James Davis JFL42, Toronto ON, September 24
Published Sep 25, 2018Leaving James Davis's show at the Royal Theatre on Monday night, you'd be forgiven for wondering when some of his jokes were written. "I'm tired of these old people on Facebook," Davis lamented near the beginning of his set, levying a premise that feels like it would have been more appropriate five years ago. "Being woke is a new thing," he offered shortly thereafter, causing you to wonder how many years it's been since this would have been an accurate reading of the landscape.
To be fair, old jokes are not worthy of condemnation in and of themselves, but when the tone of said jokes is rooted in faux-exasperation — as many of Davis's were — out-dated premises can have the effect of unintentionally curbing their effectiveness. Davis's angry rant about the presence of old people on Facebook, for example, was difficult to invest in emotionally because the stakes felt as nonexistent as those of a hypothetical monologue about the TV show ALF or the limitations of pager technology.
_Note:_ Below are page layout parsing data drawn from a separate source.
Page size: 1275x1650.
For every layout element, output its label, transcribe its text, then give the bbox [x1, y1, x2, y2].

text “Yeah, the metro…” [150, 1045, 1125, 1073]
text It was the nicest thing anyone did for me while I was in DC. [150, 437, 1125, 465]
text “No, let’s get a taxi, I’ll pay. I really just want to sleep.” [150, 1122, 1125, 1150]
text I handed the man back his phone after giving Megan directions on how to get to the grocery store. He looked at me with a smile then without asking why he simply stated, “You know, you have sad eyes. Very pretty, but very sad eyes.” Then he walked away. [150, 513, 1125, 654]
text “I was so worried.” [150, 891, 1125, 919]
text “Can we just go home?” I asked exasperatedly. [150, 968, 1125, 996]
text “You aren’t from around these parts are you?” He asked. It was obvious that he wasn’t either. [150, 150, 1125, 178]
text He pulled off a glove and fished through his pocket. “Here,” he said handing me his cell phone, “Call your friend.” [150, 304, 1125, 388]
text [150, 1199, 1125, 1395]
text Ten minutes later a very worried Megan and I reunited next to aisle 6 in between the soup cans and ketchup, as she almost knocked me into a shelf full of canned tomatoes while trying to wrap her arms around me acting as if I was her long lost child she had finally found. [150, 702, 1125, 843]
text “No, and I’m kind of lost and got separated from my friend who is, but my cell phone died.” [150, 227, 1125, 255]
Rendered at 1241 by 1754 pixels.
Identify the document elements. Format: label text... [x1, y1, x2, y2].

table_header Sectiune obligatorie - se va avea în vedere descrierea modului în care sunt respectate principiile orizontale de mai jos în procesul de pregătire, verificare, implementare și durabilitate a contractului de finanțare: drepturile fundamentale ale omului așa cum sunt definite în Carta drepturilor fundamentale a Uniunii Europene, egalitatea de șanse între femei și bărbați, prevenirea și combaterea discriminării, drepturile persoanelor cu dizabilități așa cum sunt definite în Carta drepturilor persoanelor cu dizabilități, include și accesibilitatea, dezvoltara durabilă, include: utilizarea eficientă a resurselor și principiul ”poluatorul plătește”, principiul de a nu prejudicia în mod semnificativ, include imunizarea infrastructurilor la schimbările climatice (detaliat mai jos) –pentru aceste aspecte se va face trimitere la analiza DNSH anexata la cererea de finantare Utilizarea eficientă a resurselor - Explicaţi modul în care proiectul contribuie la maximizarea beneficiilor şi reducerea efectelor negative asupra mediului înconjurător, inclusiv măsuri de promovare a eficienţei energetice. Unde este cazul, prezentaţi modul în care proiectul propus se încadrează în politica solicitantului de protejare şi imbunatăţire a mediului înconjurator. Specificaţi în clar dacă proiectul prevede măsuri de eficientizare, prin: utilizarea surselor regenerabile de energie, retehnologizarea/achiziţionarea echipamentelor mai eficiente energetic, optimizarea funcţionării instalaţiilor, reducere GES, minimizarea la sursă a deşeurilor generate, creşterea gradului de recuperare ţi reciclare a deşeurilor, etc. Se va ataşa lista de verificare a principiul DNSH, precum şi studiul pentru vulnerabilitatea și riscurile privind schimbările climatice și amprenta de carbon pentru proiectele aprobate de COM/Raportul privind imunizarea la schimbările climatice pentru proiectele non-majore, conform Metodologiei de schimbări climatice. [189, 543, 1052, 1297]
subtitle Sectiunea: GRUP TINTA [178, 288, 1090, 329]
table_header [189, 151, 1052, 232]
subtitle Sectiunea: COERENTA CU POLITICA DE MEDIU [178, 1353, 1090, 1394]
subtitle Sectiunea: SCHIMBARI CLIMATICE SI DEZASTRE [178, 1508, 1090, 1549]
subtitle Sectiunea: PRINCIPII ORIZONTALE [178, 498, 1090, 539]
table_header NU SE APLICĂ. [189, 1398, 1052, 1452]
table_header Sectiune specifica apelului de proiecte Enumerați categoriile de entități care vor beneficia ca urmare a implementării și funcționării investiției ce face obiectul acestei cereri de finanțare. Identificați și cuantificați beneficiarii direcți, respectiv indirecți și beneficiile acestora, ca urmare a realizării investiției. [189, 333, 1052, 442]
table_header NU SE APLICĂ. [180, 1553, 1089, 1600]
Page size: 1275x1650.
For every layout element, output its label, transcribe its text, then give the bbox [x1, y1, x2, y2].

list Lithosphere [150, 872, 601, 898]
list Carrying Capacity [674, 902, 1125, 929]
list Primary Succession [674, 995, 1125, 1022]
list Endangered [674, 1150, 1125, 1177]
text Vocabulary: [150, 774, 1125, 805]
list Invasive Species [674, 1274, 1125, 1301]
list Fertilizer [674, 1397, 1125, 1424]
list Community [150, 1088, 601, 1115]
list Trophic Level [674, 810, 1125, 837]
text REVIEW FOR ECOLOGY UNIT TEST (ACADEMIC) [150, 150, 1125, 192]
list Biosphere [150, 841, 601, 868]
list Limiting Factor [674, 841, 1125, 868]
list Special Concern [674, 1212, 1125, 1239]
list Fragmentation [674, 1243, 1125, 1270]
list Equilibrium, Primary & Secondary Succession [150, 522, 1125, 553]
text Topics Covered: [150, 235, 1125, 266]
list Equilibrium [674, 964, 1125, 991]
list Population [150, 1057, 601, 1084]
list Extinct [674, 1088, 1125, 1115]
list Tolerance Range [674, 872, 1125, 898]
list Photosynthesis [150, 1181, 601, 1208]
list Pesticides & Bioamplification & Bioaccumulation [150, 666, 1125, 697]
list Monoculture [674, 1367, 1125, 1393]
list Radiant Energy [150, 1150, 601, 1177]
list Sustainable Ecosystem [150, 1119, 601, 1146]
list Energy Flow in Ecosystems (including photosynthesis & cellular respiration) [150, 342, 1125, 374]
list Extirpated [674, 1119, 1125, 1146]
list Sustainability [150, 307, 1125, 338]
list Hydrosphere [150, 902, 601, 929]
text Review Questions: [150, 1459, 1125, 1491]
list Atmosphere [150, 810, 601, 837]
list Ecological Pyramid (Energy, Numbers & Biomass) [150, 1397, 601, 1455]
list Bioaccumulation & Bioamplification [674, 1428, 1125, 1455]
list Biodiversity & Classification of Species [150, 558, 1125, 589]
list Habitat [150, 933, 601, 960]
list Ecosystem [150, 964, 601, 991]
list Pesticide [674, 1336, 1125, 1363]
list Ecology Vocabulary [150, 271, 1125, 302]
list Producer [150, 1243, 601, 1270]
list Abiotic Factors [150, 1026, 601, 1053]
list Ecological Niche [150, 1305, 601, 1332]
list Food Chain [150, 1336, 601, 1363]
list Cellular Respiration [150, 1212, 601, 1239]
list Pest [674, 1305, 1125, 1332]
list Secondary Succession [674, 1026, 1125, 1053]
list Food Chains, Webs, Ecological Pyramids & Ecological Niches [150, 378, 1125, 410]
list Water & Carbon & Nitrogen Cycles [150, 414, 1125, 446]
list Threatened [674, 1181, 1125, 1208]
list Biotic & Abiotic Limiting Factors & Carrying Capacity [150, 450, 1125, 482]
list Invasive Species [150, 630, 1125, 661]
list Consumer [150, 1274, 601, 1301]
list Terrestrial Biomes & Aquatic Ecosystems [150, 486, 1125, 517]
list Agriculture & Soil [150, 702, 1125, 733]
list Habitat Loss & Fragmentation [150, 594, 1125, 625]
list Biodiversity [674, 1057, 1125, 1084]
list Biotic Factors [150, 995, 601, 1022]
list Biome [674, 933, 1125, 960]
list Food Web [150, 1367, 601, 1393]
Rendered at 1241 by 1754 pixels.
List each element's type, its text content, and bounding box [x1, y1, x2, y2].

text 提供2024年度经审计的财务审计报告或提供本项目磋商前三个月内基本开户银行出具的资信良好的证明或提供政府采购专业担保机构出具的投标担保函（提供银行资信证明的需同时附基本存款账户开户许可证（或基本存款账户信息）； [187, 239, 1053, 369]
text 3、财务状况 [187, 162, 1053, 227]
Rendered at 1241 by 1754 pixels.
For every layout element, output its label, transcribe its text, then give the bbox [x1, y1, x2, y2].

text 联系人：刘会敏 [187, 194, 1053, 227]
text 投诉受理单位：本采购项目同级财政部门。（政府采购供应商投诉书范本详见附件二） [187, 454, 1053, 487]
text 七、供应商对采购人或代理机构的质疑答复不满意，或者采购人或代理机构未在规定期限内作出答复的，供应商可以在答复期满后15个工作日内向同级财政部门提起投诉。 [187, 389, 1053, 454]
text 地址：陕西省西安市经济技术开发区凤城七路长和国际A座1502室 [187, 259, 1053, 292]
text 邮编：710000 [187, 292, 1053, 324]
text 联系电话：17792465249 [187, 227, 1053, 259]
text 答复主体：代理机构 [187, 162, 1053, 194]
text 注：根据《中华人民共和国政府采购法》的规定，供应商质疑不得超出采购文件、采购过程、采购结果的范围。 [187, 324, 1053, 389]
Elsewhere in his set, Davis was able to get more mileage out of similar premises that were more purely observational in nature. Although he wasn't breaking any new ground discussing the unsatisfying nature of protected sex or Magic Johnson's surprising vitality, he was able to find fresh punch lines about these well-worn subjects ("safe sex is like eating a starburst with some of the wrapper still on") that drew big laughs from the crowd.
The best bits of the night, however, came when Davis abandoned his quest for relatability and sought to share singular insights or personal experiences. His anecdote about being a black golfer, for example, was simultaneously hilarious and thoughtful, punching up an otherwise stale topic with a unique perspective and fresh reference points. Similarly, his exploration of how social media causes us to lose empathy for others by enabling us to consume one another's lives as entertainment was artfully written.
Working in Davis's favour throughout the night was his natural likeability and his clear gifts as a performer. His effortless charisma allowed him to get away with bits that may not have worked in the hands of another performer, and in the moments when he waded into politically murky territory, like during a brief aside about the #MeToo movement, he seemed to possess an innate sense of the right way to qualify his jokes in order to preempt outrage. In moments like this, it was difficult not to get the sense that Davis is smarter than some of his material might suggest, and that he could stand to benefit from challenging himself in the future by being a little more inventive.